Competition from Alternatives

The market for tadalafil is also challenged by the presence of alternative treatments, including other PDE5 inhibitors like sildenafil (Viagra) and emerging therapies such as testosterone replacement therapies (TRT). Additionally, the rise in demand for generic ED drugs, especially in emerging markets, poses a competitive threat to branded tadalafil products[5].

Regional Market Trends

Asia-Pacific Region

The Asia-Pacific region is expected to contribute significantly to the global erectile dysfunction drug market, driven by a large and aging male population, increasing awareness of ED treatments, and economic growth in countries like China and India. Improved healthcare access and rising disposable incomes in these regions are driving the demand for affordable ED therapies[5].

Key Takeaways

Efficacy and Duration: Tadalafil is highly effective in treating ED, with a long-acting profile that allows it to remain effective up to 36 hours post-dosing.
Market Growth: The global tadalafil market is projected to grow at a CAGR of 7.6% from 2024 to 2031, driven by increasing ED prevalence and ongoing research.
API Market: The tadalafil API market is expected to grow at a CAGR of 5.9% from 2024 to 2030.
Regulatory Challenges: The market faces regulatory hurdles, including strict approval processes and potential changes in regulations.
Regional Trends: The Asia-Pacific region is expected to be a significant contributor to the global ED drug market due to demographic and economic factors.

FAQs

What is the current market size of the tadalafil market?

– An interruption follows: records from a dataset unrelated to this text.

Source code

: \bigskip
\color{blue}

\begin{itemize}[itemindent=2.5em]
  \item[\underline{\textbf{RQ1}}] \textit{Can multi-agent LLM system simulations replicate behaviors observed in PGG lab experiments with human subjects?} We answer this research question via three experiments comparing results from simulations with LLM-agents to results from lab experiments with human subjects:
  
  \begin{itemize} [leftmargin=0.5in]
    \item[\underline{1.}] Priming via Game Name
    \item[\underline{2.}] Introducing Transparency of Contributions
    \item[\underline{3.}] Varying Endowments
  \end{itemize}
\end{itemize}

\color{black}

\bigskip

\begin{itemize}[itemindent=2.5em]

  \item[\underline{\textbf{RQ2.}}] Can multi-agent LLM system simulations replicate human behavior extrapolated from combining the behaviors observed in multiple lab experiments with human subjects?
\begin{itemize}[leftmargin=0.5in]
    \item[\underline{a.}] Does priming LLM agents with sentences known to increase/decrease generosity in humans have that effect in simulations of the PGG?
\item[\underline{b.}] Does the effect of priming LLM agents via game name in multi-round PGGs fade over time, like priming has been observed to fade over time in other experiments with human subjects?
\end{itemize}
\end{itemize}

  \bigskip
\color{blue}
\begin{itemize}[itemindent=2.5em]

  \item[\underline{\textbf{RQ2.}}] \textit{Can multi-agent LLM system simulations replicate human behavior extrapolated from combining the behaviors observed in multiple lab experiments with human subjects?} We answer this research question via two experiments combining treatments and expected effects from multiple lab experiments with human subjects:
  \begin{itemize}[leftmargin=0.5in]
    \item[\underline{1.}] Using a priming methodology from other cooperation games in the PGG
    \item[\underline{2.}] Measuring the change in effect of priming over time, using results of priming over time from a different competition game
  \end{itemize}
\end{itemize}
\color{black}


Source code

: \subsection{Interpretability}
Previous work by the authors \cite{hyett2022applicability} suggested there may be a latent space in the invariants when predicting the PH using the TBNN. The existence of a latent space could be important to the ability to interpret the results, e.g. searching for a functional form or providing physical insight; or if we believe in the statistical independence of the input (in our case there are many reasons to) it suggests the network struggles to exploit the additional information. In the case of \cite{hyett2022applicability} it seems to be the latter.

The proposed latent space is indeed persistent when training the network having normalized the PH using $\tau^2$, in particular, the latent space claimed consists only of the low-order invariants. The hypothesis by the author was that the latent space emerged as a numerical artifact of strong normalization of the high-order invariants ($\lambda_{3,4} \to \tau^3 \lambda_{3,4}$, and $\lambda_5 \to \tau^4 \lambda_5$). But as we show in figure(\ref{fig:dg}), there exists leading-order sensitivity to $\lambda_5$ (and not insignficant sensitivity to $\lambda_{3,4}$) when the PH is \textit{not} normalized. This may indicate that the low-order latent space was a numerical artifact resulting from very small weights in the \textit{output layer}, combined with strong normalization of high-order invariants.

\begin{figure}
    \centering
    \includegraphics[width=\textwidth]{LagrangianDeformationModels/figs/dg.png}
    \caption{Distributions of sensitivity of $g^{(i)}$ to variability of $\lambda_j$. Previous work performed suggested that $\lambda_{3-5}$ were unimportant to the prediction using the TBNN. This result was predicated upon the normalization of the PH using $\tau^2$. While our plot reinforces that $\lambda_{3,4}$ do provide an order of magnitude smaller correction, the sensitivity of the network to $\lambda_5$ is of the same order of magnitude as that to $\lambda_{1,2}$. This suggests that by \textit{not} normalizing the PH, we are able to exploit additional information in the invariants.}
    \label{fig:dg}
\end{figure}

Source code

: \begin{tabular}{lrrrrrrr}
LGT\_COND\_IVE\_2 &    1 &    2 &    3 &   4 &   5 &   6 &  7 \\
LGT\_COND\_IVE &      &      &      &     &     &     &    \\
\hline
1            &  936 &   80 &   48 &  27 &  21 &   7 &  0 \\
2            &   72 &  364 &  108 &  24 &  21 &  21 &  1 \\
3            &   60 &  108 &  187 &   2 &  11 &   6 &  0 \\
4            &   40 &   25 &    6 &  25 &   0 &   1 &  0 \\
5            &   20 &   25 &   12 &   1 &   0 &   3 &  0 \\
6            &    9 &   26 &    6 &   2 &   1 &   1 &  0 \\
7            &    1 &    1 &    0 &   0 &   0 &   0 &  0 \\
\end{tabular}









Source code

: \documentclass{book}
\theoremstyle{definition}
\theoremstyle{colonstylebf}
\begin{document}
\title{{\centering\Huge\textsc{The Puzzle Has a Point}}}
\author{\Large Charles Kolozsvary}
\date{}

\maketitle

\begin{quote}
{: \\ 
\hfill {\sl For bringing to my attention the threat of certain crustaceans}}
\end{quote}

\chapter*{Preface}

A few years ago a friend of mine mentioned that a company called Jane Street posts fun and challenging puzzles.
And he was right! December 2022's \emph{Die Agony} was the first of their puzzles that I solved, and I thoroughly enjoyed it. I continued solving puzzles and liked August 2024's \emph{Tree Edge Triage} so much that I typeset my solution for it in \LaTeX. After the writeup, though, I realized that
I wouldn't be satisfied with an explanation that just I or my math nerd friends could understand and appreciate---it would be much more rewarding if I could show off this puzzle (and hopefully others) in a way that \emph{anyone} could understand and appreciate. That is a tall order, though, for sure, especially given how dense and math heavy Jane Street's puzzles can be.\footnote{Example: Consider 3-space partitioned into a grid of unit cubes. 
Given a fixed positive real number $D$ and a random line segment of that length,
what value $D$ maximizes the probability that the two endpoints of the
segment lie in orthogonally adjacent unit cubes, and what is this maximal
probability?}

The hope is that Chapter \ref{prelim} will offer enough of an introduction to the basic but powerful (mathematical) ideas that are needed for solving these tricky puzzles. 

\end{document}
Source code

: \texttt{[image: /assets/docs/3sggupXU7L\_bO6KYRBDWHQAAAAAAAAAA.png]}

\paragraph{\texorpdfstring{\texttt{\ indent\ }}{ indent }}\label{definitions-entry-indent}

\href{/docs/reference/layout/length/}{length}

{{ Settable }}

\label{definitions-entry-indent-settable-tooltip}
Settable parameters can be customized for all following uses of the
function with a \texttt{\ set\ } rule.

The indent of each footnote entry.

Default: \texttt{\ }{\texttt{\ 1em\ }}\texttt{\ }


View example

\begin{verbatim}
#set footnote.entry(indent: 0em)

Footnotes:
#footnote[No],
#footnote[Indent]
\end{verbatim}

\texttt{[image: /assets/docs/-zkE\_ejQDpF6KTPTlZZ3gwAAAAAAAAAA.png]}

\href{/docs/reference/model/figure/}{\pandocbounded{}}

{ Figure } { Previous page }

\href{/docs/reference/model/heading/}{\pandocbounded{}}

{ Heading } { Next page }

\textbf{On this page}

The tadalafil market was valued at $2.59 billion in 2023[3].

What is the projected growth rate of the tadalafil market?

The tadalafil market is projected to grow at a CAGR of 7.6% from 2024 to 2031[3].

What are the main drivers of the tadalafil market?

The main drivers include the growing prevalence of ED, advances in pharmaceutical research, and increasing awareness and destigmatization of ED[3].

What are the key challenges facing the tadalafil market?

Key challenges include regulatory difficulties, competition from alternative treatments, and the rise in demand for generic ED drugs[3].

Which region is expected to contribute significantly to the global ED drug market?

The Asia-Pacific region is expected to be a significant contributor due to its large and aging male population and economic growth[5].

Sources

Patterson, B. E., et al. "Tadalafil Improved Erectile Function at Twenty‐Four and Thirty‐Six Hours Postdosing in Men with ED of Varied Severity." Journal of Andrology, vol. 34, no. 1, 2013, doi: 10.2164/jandrol.04126.
Global Tadalafil API Market Research Report 2024. Valuates Reports.
Tadalafil Market Size, Scope, Growth, Trends and Forecast. Verified Market Research.
Palatin Announces the Initiation of a Phase 2 Clinical Study of Bremelanotide Co-administered with a PDE5i for the Treatment of Erectile Dysfunction (ED). Palatin Technologies.
Erectile Dysfunction Drug Market Size and Share 2025-2035. MetaTech Insights.